Kanye West is a superstar rapper, and everything he does seems like a major event. Spike Jonze is an acclaimed director of feature films and music videos. When the two combine, they can produce some epic videos (as seen with "Flashing Lights" and "Otis"). That's not the case with "Only One." Instead, the video is presented as a home video of West and his daughter North at a road and in a field. It incorporates both the song and live audio from the location. This heartfelt, personal song is accompanied by a visual equally as intimate, and serves much better than any flash the two artists could provide.
Aubrey "Drake" Graham is a rapper, a singer, a trendsetter, among other descriptors. His success and influence are nearly-unmatched by any other rappers working right now. He makes hits from songs he randomly posts on his Soundcloud page. Even with all that success, he is still a massive goof. Before the swagger and the chart success, he was Wheelchair Jimmy on Degrassi. Drake's self-aware, and while he can exaggerate his toughness in his music, he knows that in the end he's not a traditional rapper and embraces it. "Hotline Bling" is that. The clip is relatively minimalistic. There are a few moments of girls dancing, but the main subject is Drake, dancing around a room like he's Jamiroquai in the "Virtual Insanity" video, but without much of the skills. The video was immediately meme-worthy and kept Drake at the forefront of conversation months after his album dropped.
Tidal never seemed to pick up as the next great streaming platform like Jay Z and other artists wanted, but it did have some highlights throughout the year. One such highlight was the epic "Feeling Myself" video from Nicki Minaj and Beyonce that was made exclusive to the platform. These two women are a couple of the most important figures in all of music right now, and the video asserts their queen status. These two are so dominant that they can make anything look awesome. Eating burgers next to a bounce house? Yes. Just chilling in a kiddie pool? That looks great too. Queen Barbz and Queen Bey could probably film a video of them doing their taxes and it would look like the best place to be.

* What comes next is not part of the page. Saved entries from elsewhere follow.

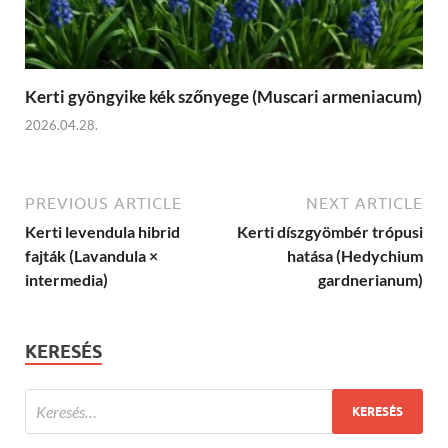
Kerti gyöngyike kék szőnyege (Muscari armeniacum)
2026.04.28.
PREVIOUS ARTICLE
NEXT ARTICLE
Kerti levendula hibrid
Kerti díszgyömbér trópusi
fajták (Lavandula ×
hatása (Hedychium
intermedia)
gardnerianum)
KERESÉS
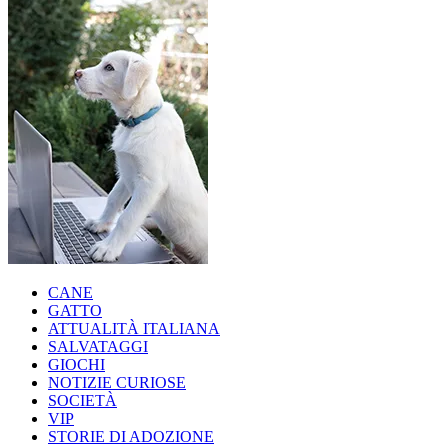
CANE
GATTO
ATTUALITÀ ITALIANA
SALVATAGGI
GIOCHI
NOTIZIE CURIOSE
SOCIETÀ
VIP
STORIE DI ADOZIONE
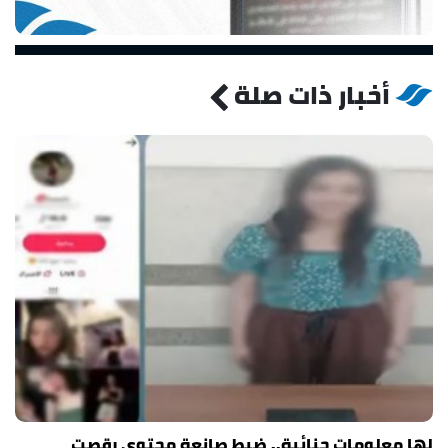
أخبار ذات صلة
لها معلومات جنائية.. ضبط صانعة محتوى رقصت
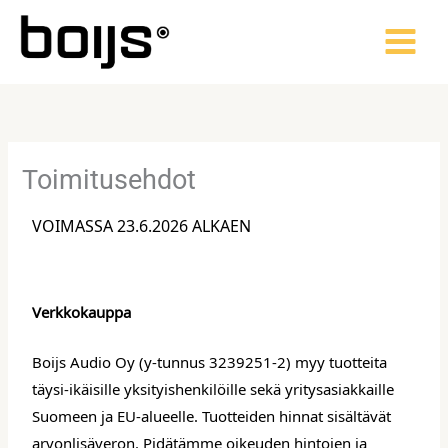
Siirry
sisältöön
Toimitusehdot
VOIMASSA 23.6.2026 ALKAEN
Verkkokauppa
Boijs Audio Oy (y-tunnus 3239251-2) myy tuotteita
täysi-ikäisille yksityishenkilöille sekä yritysasiakkaille
Suomeen ja EU-alueelle. Tuotteiden hinnat sisältävät
arvonlisäveron. Pidätämme oikeuden hintojen ja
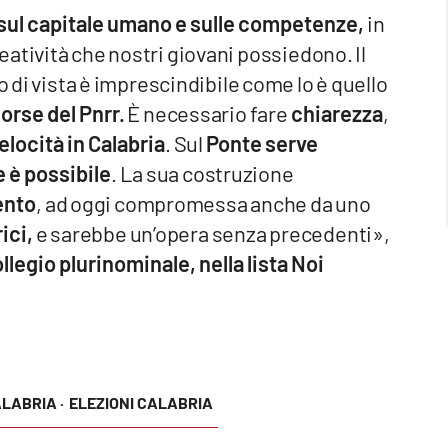
sul capitale umano e sulle competenze,
in
atività che nostri giovani possiedono. Il
 di vista è imprescindibile come lo è quello
sorse del Pnrr.
È necessario fare
chiarezza
,
elocità in Calabria
. Sul
Ponte serve
 è possibile
. La sua costruzione
ento
, ad oggi compromessa anche da uno
ici,
e sarebbe un’opera senza precedenti»,
legio plurinominale, nella lista Noi
LABRIA ·
ELEZIONI CALABRIA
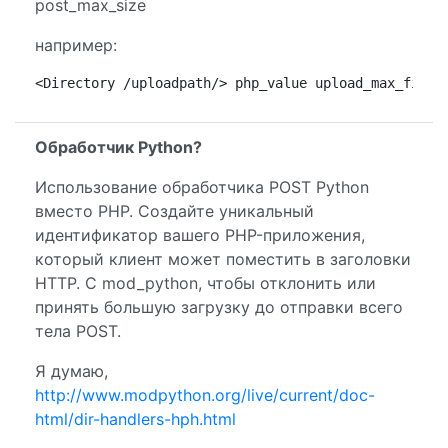
post_max_size
например:
<Directory /uploadpath/> php_value upload_max_files
Обработчик Python?
Использование обработчика POST Python
вместо PHP. Создайте уникальный
идентификатор вашего PHP-приложения,
который клиент может поместить в заголовки
HTTP. С mod_python, чтобы отклонить или
принять большую загрузку до отправки всего
тела POST.
Я думаю,
http://www.modpython.org/live/current/doc-
html/dir-handlers-hph.html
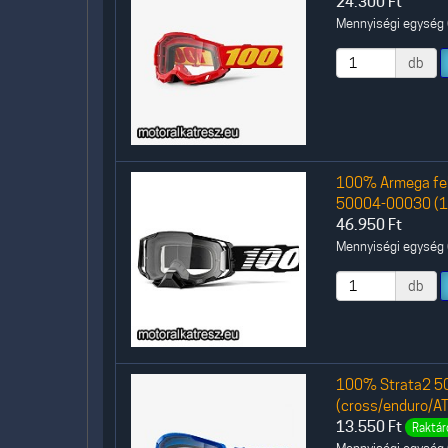
24.300
Ft
Mennyiségi egység (
db
100% Armega fek
50004-00030 (1
46.950
Ft
Mennyiségi egység (
db
100% Strata2 50
(cross/enduro/AT
13.550
Ft
Raktár
Mennyiségi egység (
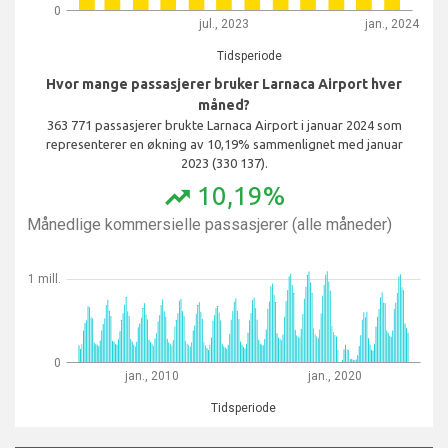
0
jul., 2023
jan., 2024
Tidsperiode
Hvor mange passasjerer bruker Larnaca Airport hver
måned?
363 771 passasjerer brukte Larnaca Airport i januar 2024 som
representerer en økning av 10,19% sammenlignet med januar
2023 (330 137).
10,19%
trending_up
Månedlige kommersielle passasjerer (alle måneder)
1 mill.
0
jan., 2010
jan., 2020
Tidsperiode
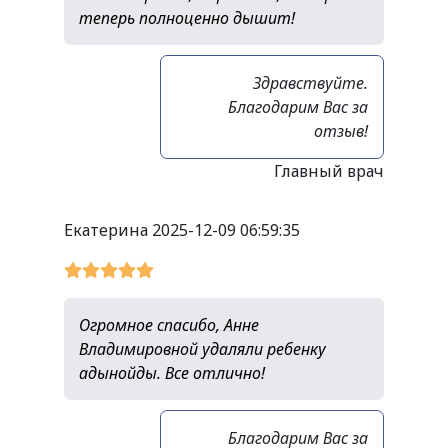
теперь полноценно дышит!
Здравствуйте.
Благодарим Вас за
отзыв!
Главный врач
Екатерина
2025-12-09 06:59:35
Огромное спасибо, Анне
Владимировной удаляли ребенку
адынойды. Все отлично!
Благодарим Вас за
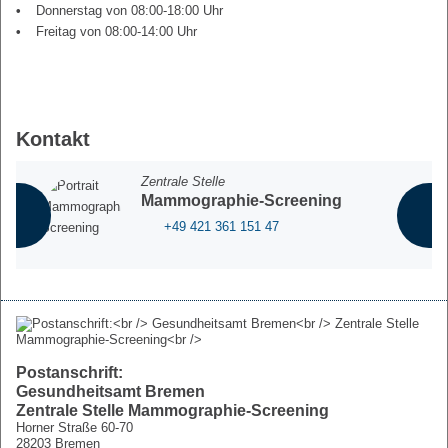
Donnerstag von 08:00-18:00 Uhr
Freitag von 08:00-14:00 Uhr
Kontakt
Zentrale Stelle
Mammographie-Screening
+49 421 361 151 47
Postanschrift:
Gesundheitsamt Bremen
Zentrale Stelle Mammographie-Screening
Horner Straße 60-70
28203 Bremen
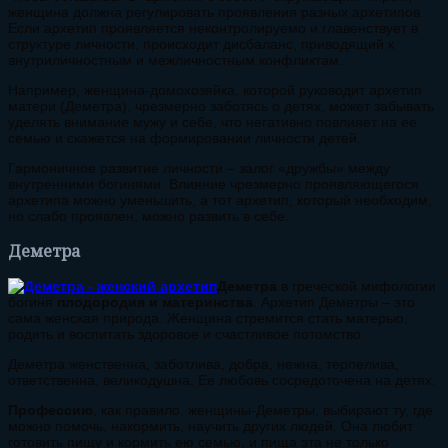
женщина должна регулировать проявления разных архетипов.
Если архетип проявляется неконтролируемо и главенствует в
структуре личности, происходит дисбаланс, приводящий к
внутриличностным и межличностным конфликтам.
Например, женщина-домохозяйка, которой руководит архетип
матери (Деметра), чрезмерно заботясь о детях, может забывать
уделять внимание мужу и себе, что негативно повлияет на ее
семью и скажется на формировании личности детей.
Гармоничное развитие личности – залог «дружбы» между
внутренними богинями. Влияние чрезмерно проявляющегося
архетипа можно уменьшить, а тот архетип, который необходим,
но слабо проявлен, можно развить в себе.
Деметра
Деметра
в греческой мифологии
богиня
плодородия и материнства
. Архетип Деметры – это
сама женская природа. Женщина стремится стать матерью,
родить и воспитать здоровое и счастливое потомство.
Деметра женственна, заботлива, добра, нежна, терпелива,
ответственна, великодушна. Ее любовь сосредоточена на детях.
Профессию
, как правило, женщины-Деметры, выбирают ту, где
можно помочь, накормить, научить других людей. Она любит
готовить пищу и кормить ею семью, и пища эта не только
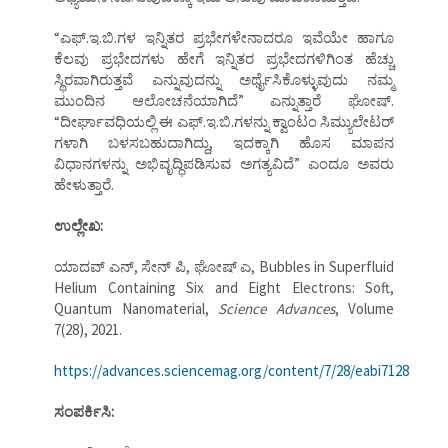
“ಎಫ್.ಇ.ಬಿ.ಗಳ ಇನ್ನಿತರ ಪ್ರಭೇಗಳೇನಾದರೂ ಇವೆಯೇ ಹಾಗೂ
ಕೆಲವು ಪ್ರಭೇದಗಳು ಹೇಗೆ ಇನ್ನಿತರ ಪ್ರಭೇದಗಳಿಗಿಂತ ಹೆಚ್ಚು
ಸ್ಥಿರವಾಗಿರುತ್ತವೆ ಎನ್ನುವುದನ್ನು ಅರ್ಥೈಸಿಕೊಳ್ಳುವುದು ನಮ್ಮ
ಮುಂದಿನ ಆಲೋಚನೆಯಾಗಿದೆ” ಎನ್ನುತ್ತಾರೆ ಘೋಷ್.
“ದೀರ್ಘಾವಧಿಯಲ್ಲಿ ಈ ಎಫ್.ಇ.ಬಿ.ಗಳನ್ನು ಕ್ವಾಂಟಂ ಸಿಮ್ಯುಲೇಟರ್
ಗಳಾಗಿ ಬಳಸಬಹುದಾಗಿದ್ದು, ಇದಕ್ಕಾಗಿ ಹೊಸ ಮಾಪನ
ವಿಧಾನಗಳನ್ನು ಅಭಿವೃದ್ಧಿಪಡಿಸುವ ಅಗತ್ಯವಿದೆ” ಎಂದೂ ಅವರು
ಹೇಳುತ್ತಾರೆ.
ಉಲ್ಲೇಖ:
ಯಾದವ್ ಎನ್, ಸೇನ್ ಪಿ, ಘೋಷ್ ಎ, Bubbles in Superfluid
Helium Containing Six and Eight Electrons: Soft,
Quantum Nanomaterial,
Science Advances
, Volume
7(28), 2021.
https://advances.sciencemag.org/content/7/28/eabi7128
ಸಂಪರ್ಕಿಸಿ:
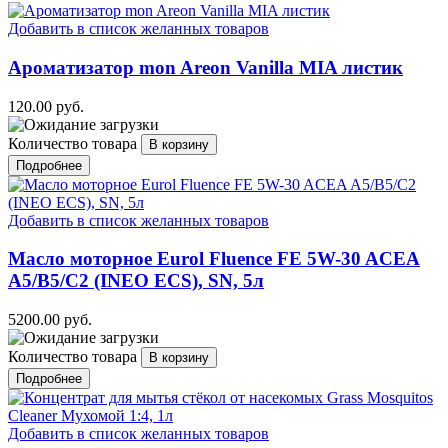
Добавить в список желанных товаров
Ароматизатор mon Areon Vanilla MIA листик
120.00 руб.
Количество товара
Подробнее
Добавить в список желанных товаров
Масло моторное Eurol Fluence FE 5W-30 ACEA
A5/B5/C2 (INEO ECS), SN, 5л
5200.00 руб.
Количество товара
Подробнее
Добавить в список желанных товаров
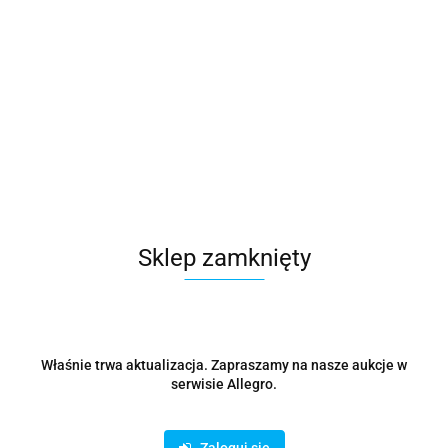
PNY
Symbol:
VCNRTX4500ADA-PB
18232.08
szt.
Do koszyka
Sklep zamknięty
Wysyłka w ciągu
48 godzin
Cena przesyłki
0
Właśnie trwa aktualizacja. Zapraszamy na nasze aukcje w
serwisie Allegro.
Dostępność
8
szt.
Waga
0.15 kg
Zaloguj się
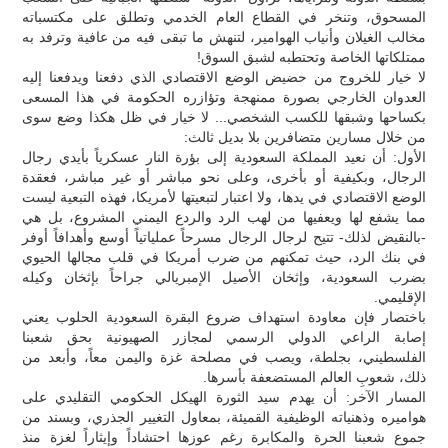
المسحوق، وتنخر في القطاع العام الخدمي وتطلق على مكتسباته
مخالب الغيلان وأنياب الهوامير، لتنهش ما تبقى فيه من عافية وترفد به
ممتلكاتها الخاصة وتحتطبه لشبق السوق!
لا خيار للخروج من حضيض الوضع الاقتصادي الذي دفعنا ويدفعنا إليه
العدوان الخارجي بصورة ممنهجة وتؤازره الحكومة في هذا المسعى
بكساحها وشبقها للكسب الشخصي... لا خيار في ظل هكذا وضع سوى
من خلال مسارين متضافرين بلا بديل ثالث:
الأول: أن نعيد المملكة السعودية إلى بؤرة النار عسكرياً بأيدي رجال
الرجال، وبكيفية أو بأخرى، وعلى نحو مباشر أو غير مباشر، فعقدة
الوضع الاقتصادي في يدها، ولا اعتبار لتبعيتها لأمريكا، فهذه التبعية ليست
مما يشفع لها ويعفيها من لهب الرد والردع اليمني المشروع، بل هي
-بالنقيض لذلك- تتيح لرجال الرجال مسرحاً عملياتياً أوسع وأهدافاً أوفر
في بنك الرد، حيث تمكنهم من ضرب أمريكا في قلب مجالها الحيوي
بضرب السعودية، وإثخان الأصيل الإمبريالي جراحاً بإثخان وكيله
الإقليمي.
باختصار فإن معاودة استهداف ضروع البقرة السعودية الحلوب يعني
إصابة الراعي الدولي الرسمي لمجازر الصهيونية بحق شعبنا
الفلسطيني، بجلطة، ويصب في مصلحة غزة واليمن معاً، وأبعد من
ذلك، شعوبِ العالم المستضعفة بأسرها.
المسار الآخر: أن يهدم سيد الثورة الهيكل الحكومي التقليدي على
هواميره وذهنياته الوظيفية القميئة، بمعاول التغيير الجذري، وبسند من
جموع شعبنا الحرة والمكابرة رغم عوزها احتشاداً وإيثاراً لغزة منذ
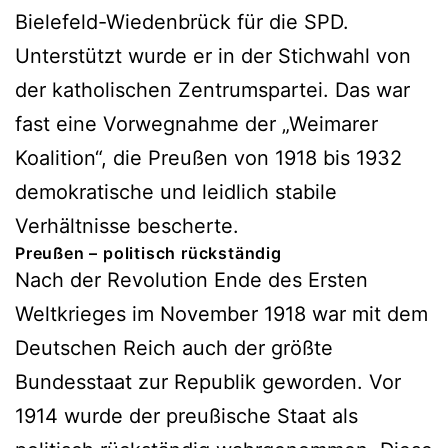
Bielefeld-Wiedenbrück für die SPD.
Unterstützt wurde er in der Stichwahl von
der katholischen Zentrumspartei. Das war
fast eine Vorwegnahme der „Weimarer
Koalition“, die Preußen von 1918 bis 1932
demokratische und leidlich stabile
Verhältnisse bescherte.
Preußen – politisch rückständig
Nach der Revolution Ende des Ersten
Weltkrieges im November 1918 war mit dem
Deutschen Reich auch der größte
Bundesstaat zur Republik geworden. Vor
1914 wurde der preußische Staat als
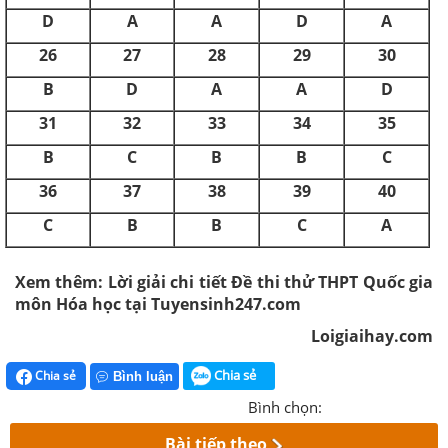
D
A
A
D
A
26
27
28
29
30
B
D
A
A
D
31
32
33
34
35
B
C
B
B
C
36
37
38
39
40
C
B
B
C
A
Xem thêm: Lời giải chi tiết Đề thi thử THPT Quốc gia
môn Hóa học tại Tuyensinh247.com
Loigiaihay.com
Chia sẻ
Chia sẻ
Bình luận
Bình chọn:
Bài tiếp theo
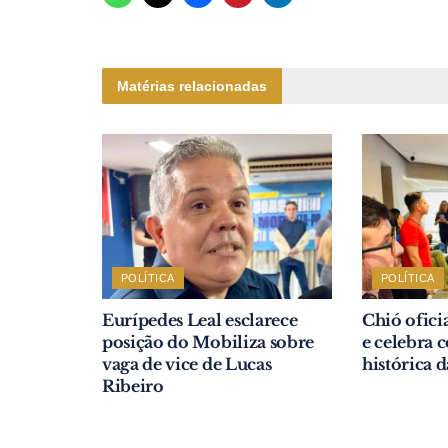
Matérias relacionadas
POLÍTICA
POLÍTICA
Eurípedes Leal esclarece
Chió ofici
posição do Mobiliza sobre
e celebra
vaga de vice de Lucas
histórica 
Ribeiro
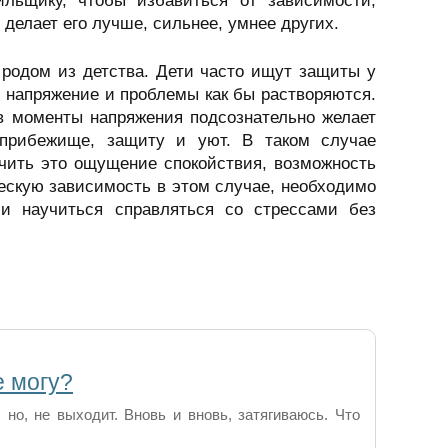
ильщику, чтобы избавиться от зависимости,
 делает его лучше, сильнее, умнее других.
родом из детства. Дети часто ищут защиты у
 напряжение и проблемы как бы растворяются.
 в моменты напряжения подсознательно желает
е прибежище, защиту и уют. В таком случае
учить это ощущение спокойствия, возможность
ческую зависимость в этом случае, необходимо
, и научиться справляться со стрессами без
е могу?
но, не выходит. Вновь и вновь, затягиваюсь. Что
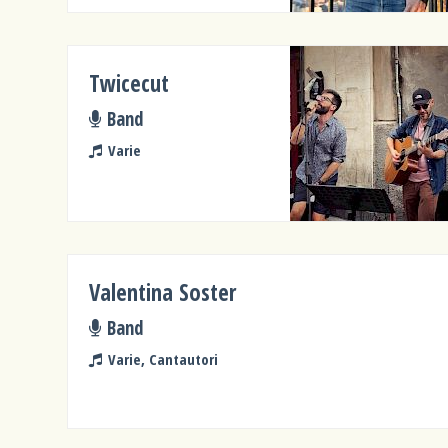
Twicecut
Band
Varie
Valentina Soster
Band
Varie, Cantautori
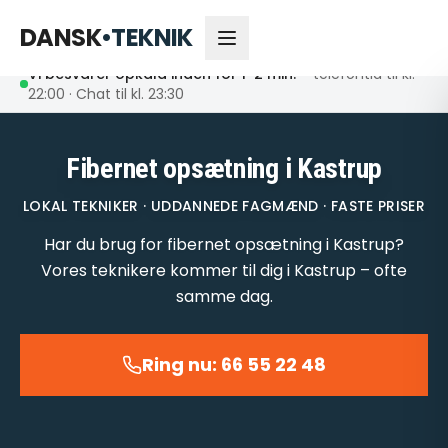
66 55 22 48
Åbent nu
DANSK
•
TEKNIK
Vi besvarer opkald inden for 1-2 min.
– telefontid til kl.
22:00 · Chat til kl. 23:30
Fibernet opsætning i Kastrup
LOKAL TEKNIKER · UDDANNEDE FAGMÆND · FASTE PRISER
Har du brug for fibernet opsætning i Kastrup?
Vores teknikere kommer til dig i Kastrup – ofte
samme dag.
Ring nu: 66 55 22 48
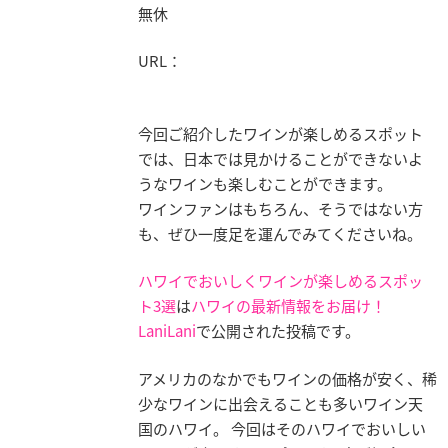
無休
URL：
今回ご紹介したワインが楽しめるスポット
では、日本では見かけることができないよ
うなワインも楽しむことができます。
ワインファンはもちろん、そうではない方
も、ぜひ一度足を運んでみてくださいね。
ハワイでおいしくワインが楽しめるスポッ
ト3選
は
ハワイの最新情報をお届け！
LaniLani
で公開された投稿です。
アメリカのなかでもワインの価格が安く、稀
少なワインに出会えることも多いワイン天
国のハワイ。 今回はそのハワイでおいしい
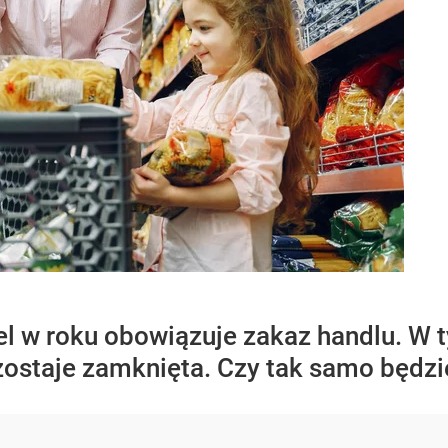
el w roku obowiązuje zakaz handlu. W
zostaje zamknięta. Czy tak samo będzi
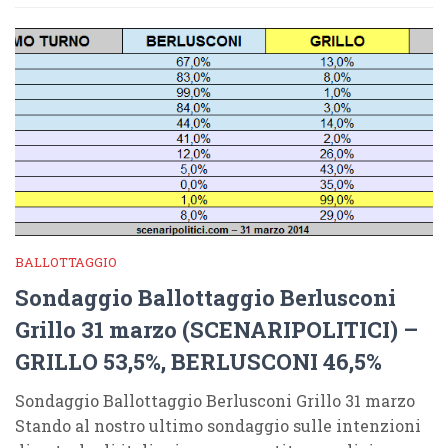
BALLOTTAGGIO
Sondaggio Ballottaggio Berlusconi
Grillo 31 marzo (SCENARIPOLITICI) –
GRILLO 53,5%, BERLUSCONI 46,5%
Sondaggio Ballottaggio Berlusconi Grillo 31 marzo
Stando al nostro ultimo sondaggio sulle intenzioni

There's so much that happens in Kendrick Lamar's 7-minute-long video for "Alright" and all of it seems essential. Police throwing black men down and arresting them. Riots in the street. Lamar and Black Hippy in a car carried by cops. Cash flying through cars. Kendrick flying through the sky or rapping in front of crowds before he stands on the lamppost and is shot down. Powerful imagery from one of the most essential voices in music. The video is a phenomenal artistic achievement from a rapper who had a ridiculous amount of quality art released throughout the course of the year. If K.Dot is seen down the road as one of hip-hop's most important figures from this era, it will be because of art that relates to the times as perfectly and beautifully as the "Alright" video and To Pimp a Butterfly's release.